Thursday, November 8, 2012

worry warrior

I'm a worrier. Plain and simple. I worry about whether it's going to rain tomorrow to prevent my hubby from putting in his hours at work. I worry about my kids getting sick - especially this time of year. I worry about what someone is going to think if I give my opinion on something that goes against the grain. I worry about the fact that I might not be the best person to be teaching my girls how to play the piano. I worry about Malia struggling with reading. I worry about raising teenage daughters in the coming years. I worry about gaining my weight back. I worry about offending people with the way I often withdraw from social situations. I worry about how much I worry.

I used to always wonder why worry was considered a sin. Afterall, it's a feeling right? And aren't we entitled to feel the way we feel? 

But over the last many years, the reasoning behind that has begun to make sense to me. I found an article written by Dr. Larry Ollison that explains it really well, and here are a few excerpts from it:

"Worry, which is a type of fear, is the opposite of faith. In the English language we have words that have opposite meanings. If I were to ask you the opposite of hot, you would immediately say cold. If I asked you the opposite of up, you would quickly say down. If I asked you the opposite of east, you would immediately say west. Why? Because they are opposites. They not only are opposed to each other, they can not exist together at the same time.

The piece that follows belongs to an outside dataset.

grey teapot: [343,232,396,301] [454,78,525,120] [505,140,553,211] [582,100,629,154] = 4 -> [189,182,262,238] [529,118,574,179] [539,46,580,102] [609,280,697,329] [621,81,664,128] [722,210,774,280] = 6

Sometimes when you translate from one language to another, the meaning can be lost. That’s the case with worry. In the Hebrew language the opposite of worry is faith. Remember worry is a type of fear.

In the same way that you can not be going up and down at the same time because they are opposites, you can not be in worry and be in faith at the same time. When you are in faith, you are not in worry. And when you are in worry, you are not in faith."

He goes on to say:

"Worry is a tool of Satan. He knows that if he can get you to worry, you will not be in faith. When you are not in faith, you will be ineffective as a Christian. So today I will tell you the same thing Jesus did. Do not worry. No matter how bad things look, do not worry."

My worry is a sin because it means I am not trusting in God. Yes, feelings are feelings - but it's how you react to those feelings that can cause something sinful. And if I am consumed with worry about one thing and another...and another...and another...that's the complete opposite of faith and without faith I will be ineffective as a Christian.

As humans, sinning is inevitable. We all sin each and every day. So yes, there will be times when I will still worry - and therefore be without faith. But my prayer is that I can recognize it as the sin that it is, repent, and start with a clean slate day after day. I want to give my worry to God instead of my worry taking away from God.

This "worry-wart" has a lot of work to do in this area...but I'm going to do my best!


LaughingLady said...

Ugh, another one of life's never-ending battles. At least, for most of us! This one comes and goes for me, but I've found there seems to be a link between worry/self-pity and how faithful I am with my Bible reading and praying on my daily walk. I don't think that's a coincidence!!

Jenn said...

I struggle with worry too. My mom always tells me the same thing that you talked about here - worrying means lack of faith. And if you really think about it, worrying can't change what's going to happen. Giving it to God makes everything so much easier to handle - but giving it isn't always so easy. :)

Karen said...

I'm in that same boat. I guess my worry or fear is about the world around me. And I'm with you, in that its a lack of faith. I'm old enough to know better, and what I actually recognize when I have anxiety, is that I get paralyzed by the fears, I'm literally good for nothing. I am sooooo thankful that I can go to God, repent, confess that I actually KNOW and have e/per I ended HIS faithfulness, to me, but all through history. And it sends me to His word, to podcasts of sermons, to encouraging blogs like yours, and to desire to be more faithful! Thanks for posting this, how'd you now its one of those times lol? Karen

TammyIsBlessed said...

It's one of those realizations that you have to come to on your own in order for it to be of any help. But once you've acknowledged it, you can now fight it! Praying for you in this struggle. We all have them, thank you for being transparent with yours.

Kathy and Carl said...

The snippets of the article were really thought provoking. Thanks for being open and sharing.